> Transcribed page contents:
_ _ _ _ _ _ _
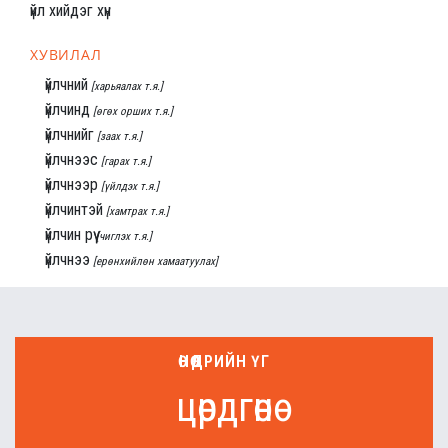
үйл хийдэг хүн
ХУВИЛАЛ
үйлчний
[харьяалах т.я.]
үйлчинд
[өгөх орших т.я.]
үйлчнийг
[заах т.я.]
үйлчнээс
[гарах т.я.]
үйлчнээр
[үйлдэх т.я.]
үйлчинтэй
[хамтрах т.я.]
үйлчин рүү
[чиглэх т.я.]
үйлчнээ
[ерөнхийлөн хамаатуулах]
ӨНӨӨДРИЙН ҮГ
цөрдгөнө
_ _ _ _ _ _ _
> Task directions: Please repeat the records above exactly, leaving every picture out.

> Response for this exercise:
үйл хийдэг хүн
ХУВИЛАЛ
үйлчний
[харьяалах т.я.]
үйлчинд
[өгөх орших т.я.]
үйлчнийг
[заах т.я.]
үйлчнээс
[гарах т.я.]
үйлчнээр
[үйлдэх т.я.]
үйлчинтэй
[хамтрах т.я.]
үйлчин рүү
[чиглэх т.я.]
үйлчнээ
[ерөнхийлөн хамаатуулах]
ӨНӨӨДРИЙН ҮГ
цөрдгөнө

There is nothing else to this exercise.